That’s all well and good in practice, but how does it work in theory?
Things are looking up! If you’re a linear equation with a positive slope, that is… OK, no math jokes for me. For the first time in 12 years, I’m tackling an issue that’s been bothering me. What does it take to succeed in math education? A perfectly rational question… It’s taken daily practice, determination, and patience to find an answer, and I’m only getting started.
Resources in order of the SPECTRUM Acrostic
Science…or math? “Wait,” I ask myself as I sit down to write my science and STEM education blog, “I don’t understand. This adventure is about… math?” Yes, math. “Except, isn’t this about adventures from a science teacher cultivating student-centered classrooms in STEM? Yes, and today we’re talking math. Math. Besides, “Mpectrum” doesn’t quite work, so let’s just roll with this.
Math, other than being the obvious character playing the “M” in STEM, is the language that science speaks. It’s the ball of sports – imagine trying to play football or basketball without the ball. One simply cannot do science without math. Science teachers use math to teach the math-y parts of science, like density or light years or population growth. Yet, at least in my experience, I don’t see a lot of science teachers who are certified to teach math or vice versa. Does this seem right to you?
This is a question I do not know the answer to. Knowing how involved teaching science is, I don’t automatically expect science teachers to get certified in math. Maybe they shouldn’t be. They are different professional disciplines, after all, supported by different administration and professional development conferences. They use different types of curriculum and are held to different knowledge and skills standards. As a member of several science education organizations, I can barely keep up with my own kind. Still, my heart aches as I hear math teachers complaining their students refuse to work on gravity “because it is science.” My man Einstein would, of course, disagree. I do hope there are science teachers like me who want to do more math/science integration and vice versa. More than any other combinations of subjects, I believe science and math need to be firmly integrated into teacher and student education. The trouble is, I have no idea where to start.
Once, through my alma mater at the University of Montana, we worked with the math education preservice teachers to build an integrated unit. Helpful exercise, sure, but it went unpracticed in the classroom and therefore quickly forgotten. Thanks to the direct integration of Common Core State Standards for Math through the Next Generation Science Standards, curriculum programs can better embed the needed math needed for each grade level in science. Yet that’s only for states that have adopted NGSS, right? Even with the uprising STEM education has established throughout the US, I’m concerned about the competency level a typical teacher needs to achieve to seamlessly combine subjects through a single unit, let alone with a whole school year.
The last couple months I’ve been working in several middle school math classes, humbled by 8th-grade linear equations and quadratic functions, rushed to recall distributive properties in 7th-grade algebra, yet relieved that two-step equations came back like riding a bike. It’s been awhile since I’ve completed these subjects as a student, let alone tackled as a teacher if not directly tied to scientific content. Do all teachers feel like this? I caught a break today and was able to work with students to calculate the composite area with each panel of various international flags as though they were ordering the material for manufacturing the exterior of the United Nations. Areas of rectangles, triangles, and circles…
Fortunately, STEM is a great place to start. Thanks to a gaining presence for STEM education and career awareness in recent years, I get encouragement from this push for interdisciplinary studies. Groups like the Maryland STEM Festival, National Environmental Education Foundation (NEEF), and professional development with programs like NAGT are doing a lot with effective integration.
Yet, I recently discovered with my very own eyes a disconnect between science and math middle school education. I speculate that we are widely varied in our competency levels for not just math and science integration, but STEM integration as a whole.

Input data —
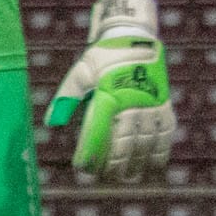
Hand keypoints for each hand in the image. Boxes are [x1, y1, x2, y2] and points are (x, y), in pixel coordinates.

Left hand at [46, 0, 174, 181]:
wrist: (134, 37)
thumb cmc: (102, 56)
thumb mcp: (80, 72)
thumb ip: (65, 97)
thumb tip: (50, 123)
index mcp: (108, 95)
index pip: (97, 131)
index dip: (90, 152)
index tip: (82, 168)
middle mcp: (131, 102)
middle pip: (123, 140)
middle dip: (115, 162)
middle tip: (107, 178)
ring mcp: (150, 103)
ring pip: (146, 140)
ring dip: (138, 161)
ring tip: (130, 177)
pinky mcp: (164, 102)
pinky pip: (165, 130)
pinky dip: (161, 149)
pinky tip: (155, 164)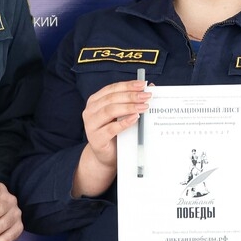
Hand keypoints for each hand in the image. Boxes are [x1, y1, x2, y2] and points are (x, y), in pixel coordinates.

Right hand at [72, 79, 150, 196]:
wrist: (106, 155)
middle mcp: (90, 111)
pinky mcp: (96, 138)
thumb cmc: (115, 132)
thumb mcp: (122, 114)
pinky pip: (111, 128)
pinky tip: (135, 118)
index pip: (112, 89)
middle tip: (147, 96)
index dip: (128, 85)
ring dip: (129, 107)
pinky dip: (124, 122)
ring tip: (144, 107)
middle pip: (112, 98)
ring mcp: (91, 125)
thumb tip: (150, 86)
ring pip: (110, 111)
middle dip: (131, 96)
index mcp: (95, 101)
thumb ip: (131, 101)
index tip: (143, 84)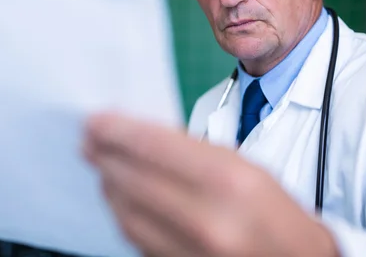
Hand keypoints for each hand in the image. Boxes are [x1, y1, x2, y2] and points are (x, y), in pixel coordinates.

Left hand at [84, 112, 338, 256]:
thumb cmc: (276, 214)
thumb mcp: (247, 169)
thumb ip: (194, 154)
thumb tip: (142, 139)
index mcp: (231, 180)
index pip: (155, 146)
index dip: (117, 130)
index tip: (95, 120)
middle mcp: (208, 218)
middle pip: (132, 179)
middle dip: (104, 155)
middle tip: (89, 140)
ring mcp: (191, 251)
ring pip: (126, 211)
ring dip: (108, 183)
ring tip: (101, 164)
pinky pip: (134, 238)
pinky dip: (121, 212)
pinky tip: (118, 195)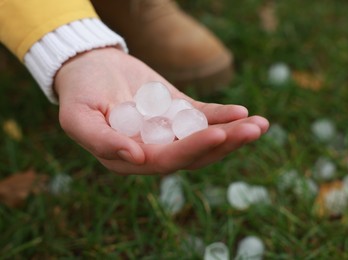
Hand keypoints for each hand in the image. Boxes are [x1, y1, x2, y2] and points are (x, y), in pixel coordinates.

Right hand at [54, 47, 268, 174]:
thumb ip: (101, 140)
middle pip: (194, 153)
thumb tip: (137, 158)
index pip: (167, 160)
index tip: (219, 135)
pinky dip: (222, 115)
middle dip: (224, 142)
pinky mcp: (177, 113)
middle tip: (254, 129)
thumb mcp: (78, 116)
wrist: (91, 67)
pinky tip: (243, 113)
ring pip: (204, 138)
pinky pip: (202, 117)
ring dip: (233, 133)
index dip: (194, 149)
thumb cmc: (79, 92)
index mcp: (131, 159)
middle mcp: (154, 150)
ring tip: (260, 125)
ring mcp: (168, 132)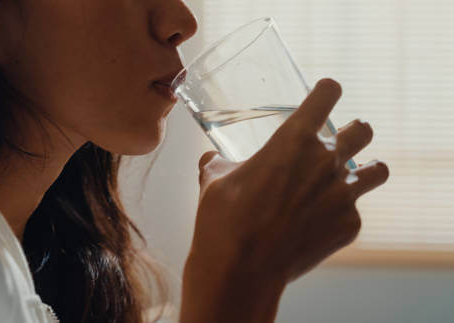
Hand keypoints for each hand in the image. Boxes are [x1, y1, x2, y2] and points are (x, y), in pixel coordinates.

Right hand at [180, 79, 388, 322]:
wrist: (241, 270)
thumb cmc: (224, 220)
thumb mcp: (213, 180)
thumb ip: (219, 162)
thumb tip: (212, 159)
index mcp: (294, 140)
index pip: (327, 95)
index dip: (327, 91)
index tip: (325, 92)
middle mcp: (327, 162)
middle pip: (363, 130)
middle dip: (353, 131)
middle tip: (339, 141)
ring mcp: (343, 195)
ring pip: (377, 169)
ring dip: (365, 168)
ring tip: (349, 177)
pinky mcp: (349, 225)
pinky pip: (354, 211)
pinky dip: (340, 213)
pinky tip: (318, 223)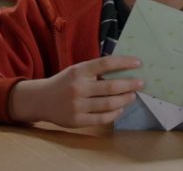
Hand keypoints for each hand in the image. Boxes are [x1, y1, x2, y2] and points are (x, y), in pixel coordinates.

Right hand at [9, 56, 143, 127]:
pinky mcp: (76, 121)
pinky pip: (102, 118)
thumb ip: (95, 70)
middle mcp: (78, 87)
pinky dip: (115, 113)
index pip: (105, 64)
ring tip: (132, 96)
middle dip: (130, 84)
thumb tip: (124, 69)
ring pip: (109, 104)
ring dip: (125, 99)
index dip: (124, 62)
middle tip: (141, 83)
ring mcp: (77, 105)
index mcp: (78, 71)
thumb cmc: (64, 83)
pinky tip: (121, 109)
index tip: (138, 63)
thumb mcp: (76, 70)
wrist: (41, 100)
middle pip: (111, 86)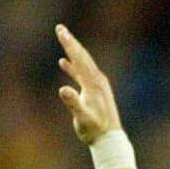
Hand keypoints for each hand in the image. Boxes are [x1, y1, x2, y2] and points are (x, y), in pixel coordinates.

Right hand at [55, 25, 122, 145]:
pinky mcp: (95, 92)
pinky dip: (73, 66)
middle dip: (71, 42)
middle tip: (60, 28)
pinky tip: (63, 62)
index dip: (69, 44)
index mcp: (93, 83)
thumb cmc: (95, 130)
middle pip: (82, 57)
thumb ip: (73, 103)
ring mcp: (97, 86)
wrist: (109, 140)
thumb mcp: (82, 118)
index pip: (79, 59)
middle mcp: (97, 81)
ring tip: (63, 39)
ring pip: (83, 63)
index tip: (60, 30)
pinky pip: (82, 74)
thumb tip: (63, 90)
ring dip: (72, 51)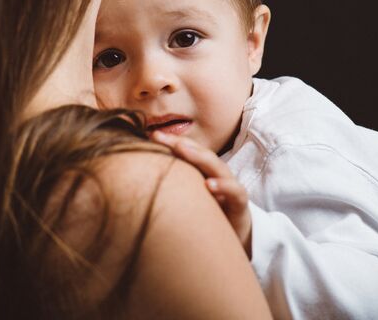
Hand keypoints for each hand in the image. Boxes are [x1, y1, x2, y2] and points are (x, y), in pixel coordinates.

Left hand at [151, 131, 251, 255]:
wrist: (229, 243)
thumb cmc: (204, 219)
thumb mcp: (185, 201)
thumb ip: (169, 188)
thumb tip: (138, 179)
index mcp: (203, 173)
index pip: (189, 152)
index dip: (171, 142)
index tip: (151, 135)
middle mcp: (217, 176)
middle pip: (201, 154)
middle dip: (181, 143)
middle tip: (160, 136)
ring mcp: (229, 188)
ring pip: (218, 167)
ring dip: (200, 157)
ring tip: (182, 149)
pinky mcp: (240, 205)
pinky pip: (235, 192)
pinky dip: (224, 186)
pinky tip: (210, 185)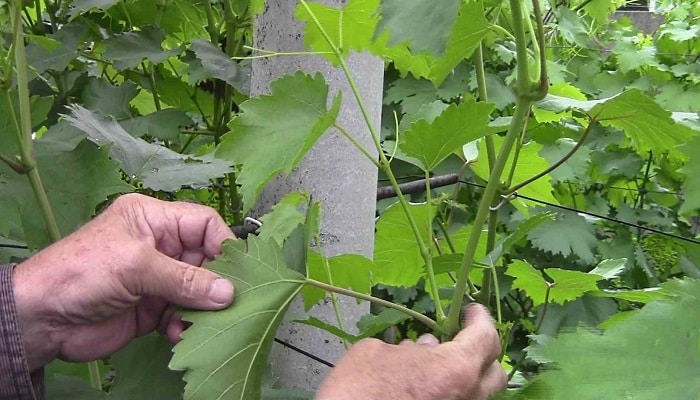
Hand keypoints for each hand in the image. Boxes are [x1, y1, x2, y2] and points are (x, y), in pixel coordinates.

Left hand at [12, 194, 234, 370]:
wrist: (42, 319)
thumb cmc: (82, 273)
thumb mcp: (136, 266)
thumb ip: (184, 279)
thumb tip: (228, 293)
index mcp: (154, 219)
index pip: (204, 224)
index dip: (222, 245)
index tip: (236, 271)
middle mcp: (160, 246)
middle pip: (206, 259)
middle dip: (215, 282)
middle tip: (224, 303)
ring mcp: (157, 278)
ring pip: (199, 289)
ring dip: (201, 308)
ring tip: (196, 323)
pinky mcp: (154, 307)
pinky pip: (184, 313)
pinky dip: (185, 324)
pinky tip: (175, 333)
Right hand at [316, 304, 506, 399]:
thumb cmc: (359, 387)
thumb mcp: (376, 352)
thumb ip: (408, 348)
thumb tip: (422, 349)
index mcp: (456, 369)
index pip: (486, 338)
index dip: (480, 319)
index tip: (471, 310)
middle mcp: (467, 397)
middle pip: (495, 374)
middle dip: (482, 353)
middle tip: (462, 339)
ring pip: (476, 394)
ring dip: (463, 375)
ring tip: (435, 364)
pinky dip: (448, 391)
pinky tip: (423, 386)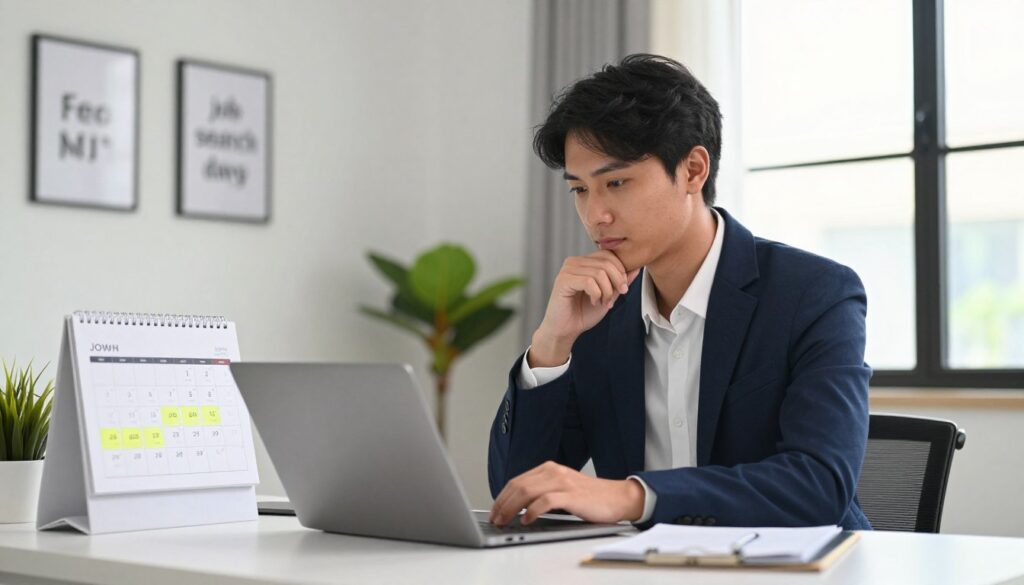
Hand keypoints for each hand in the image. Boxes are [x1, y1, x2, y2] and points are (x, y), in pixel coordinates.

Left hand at [488, 461, 644, 525]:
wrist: (618, 497)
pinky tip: (526, 520)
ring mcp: (563, 482)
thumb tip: (518, 507)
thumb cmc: (591, 497)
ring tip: (505, 520)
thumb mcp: (563, 488)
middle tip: (495, 518)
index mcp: (550, 469)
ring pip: (527, 491)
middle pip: (518, 485)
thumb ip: (543, 492)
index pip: (517, 480)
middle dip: (502, 503)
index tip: (494, 510)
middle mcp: (554, 472)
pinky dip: (532, 510)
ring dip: (511, 508)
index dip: (502, 496)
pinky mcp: (572, 495)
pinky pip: (545, 501)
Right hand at [530, 251, 640, 365]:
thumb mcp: (608, 295)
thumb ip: (620, 281)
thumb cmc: (583, 313)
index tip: (623, 289)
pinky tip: (593, 302)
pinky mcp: (563, 280)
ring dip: (606, 291)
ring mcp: (567, 270)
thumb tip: (637, 268)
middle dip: (616, 282)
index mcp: (583, 262)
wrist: (565, 330)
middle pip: (606, 262)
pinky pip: (589, 282)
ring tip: (602, 302)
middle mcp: (574, 262)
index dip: (621, 270)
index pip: (608, 254)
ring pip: (599, 273)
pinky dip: (596, 294)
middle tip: (613, 298)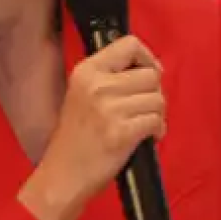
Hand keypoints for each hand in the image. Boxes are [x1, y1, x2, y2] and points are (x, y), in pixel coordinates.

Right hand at [17, 35, 164, 219]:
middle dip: (154, 93)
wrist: (63, 175)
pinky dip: (157, 130)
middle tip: (143, 108)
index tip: (147, 74)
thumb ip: (110, 77)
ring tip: (143, 124)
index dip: (147, 59)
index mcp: (86, 70)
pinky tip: (146, 137)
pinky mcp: (121, 132)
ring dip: (157, 114)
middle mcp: (97, 84)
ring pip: (158, 99)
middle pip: (151, 74)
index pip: (130, 44)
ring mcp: (109, 108)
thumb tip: (149, 69)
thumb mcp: (82, 94)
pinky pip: (156, 120)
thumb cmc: (75, 138)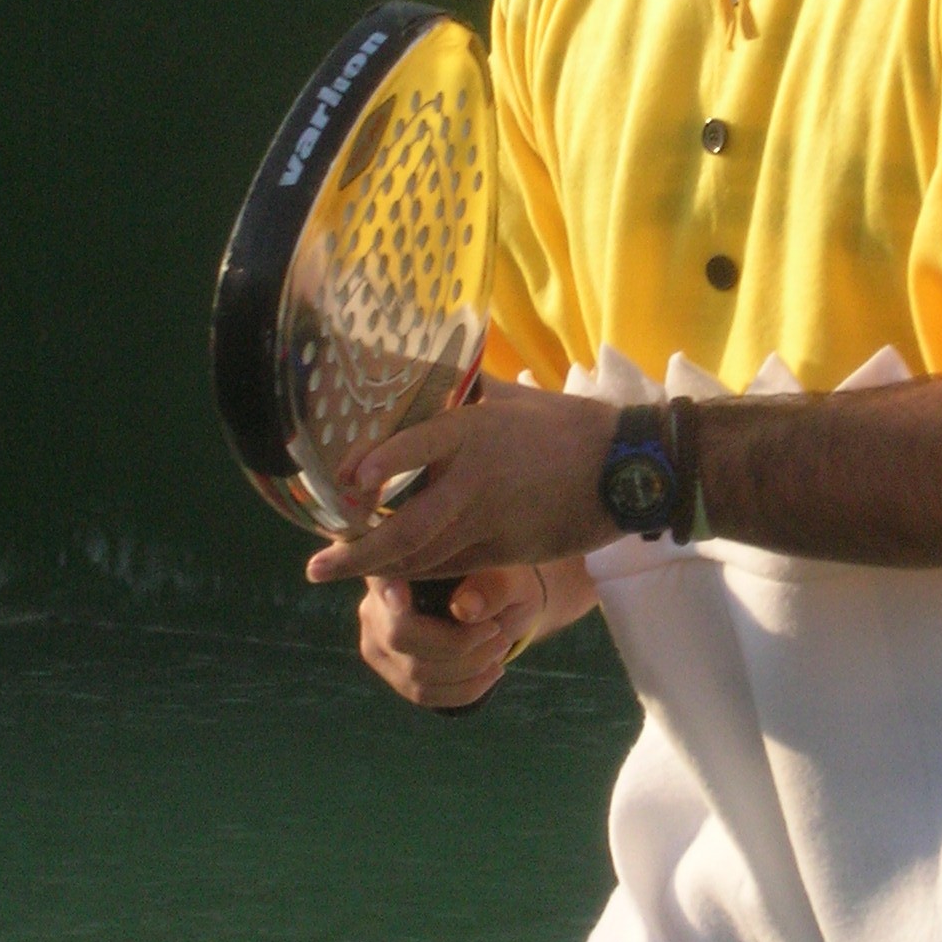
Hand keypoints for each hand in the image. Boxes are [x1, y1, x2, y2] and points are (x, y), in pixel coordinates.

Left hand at [307, 377, 619, 588]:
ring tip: (339, 570)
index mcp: (475, 432)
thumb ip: (464, 387)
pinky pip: (450, 568)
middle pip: (405, 530)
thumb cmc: (568, 426)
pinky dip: (416, 573)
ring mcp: (490, 523)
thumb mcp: (513, 396)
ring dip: (378, 568)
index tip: (342, 480)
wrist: (625, 471)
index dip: (376, 465)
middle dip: (354, 553)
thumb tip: (420, 367)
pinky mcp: (506, 552)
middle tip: (316, 566)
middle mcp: (474, 482)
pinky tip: (392, 574)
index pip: (413, 446)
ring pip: (423, 557)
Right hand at [357, 568, 546, 714]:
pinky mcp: (393, 672)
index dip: (386, 591)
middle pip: (399, 636)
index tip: (402, 597)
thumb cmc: (501, 583)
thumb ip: (492, 587)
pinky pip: (422, 693)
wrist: (502, 608)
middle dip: (456, 644)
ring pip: (415, 671)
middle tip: (498, 633)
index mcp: (399, 564)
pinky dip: (463, 689)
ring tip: (498, 649)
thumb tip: (465, 609)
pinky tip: (489, 673)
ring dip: (467, 668)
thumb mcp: (510, 577)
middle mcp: (376, 602)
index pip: (380, 578)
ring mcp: (378, 641)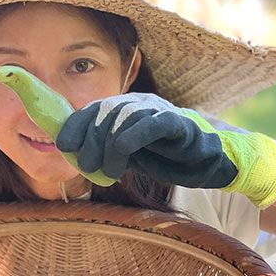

Problems to solve —
(1) In the post on integrating math and science teaching, what did the writer help students calculate for various international flags?
(2) Extend the post on integrating math and science teaching, picking up after its final sentence.
The records are drawn from a different source than the text.

Responses to the tasks —
(1) The composite area of each panel of the flags.

(2)
What does a quality program for learning how to teach science and math look like? I recently came across a 7th class where science and math are combined. “Sometimes it’s double science, sometimes it’s double math, other days it’s separate. It just depends on what we are studying,” students explained when I asked them what their week looks like.
These magnet 7th grade students were conducting a collaborative investigation where they used shared data to answer questions on digestion including “What is the effect of being a vegetarian on calcium intake? Vitamin A?” “What is the effect of the average of weekly fast food on the average American’s fat intake?” and my personal favorite, “How does the time of day affect calcium intake in middle school? Carbohydrate intake?” They used Google sheets filled with anonymous data from their peers, Google slides to create presentations based on their data interpretation, and other multimedia to demonstrate their claim.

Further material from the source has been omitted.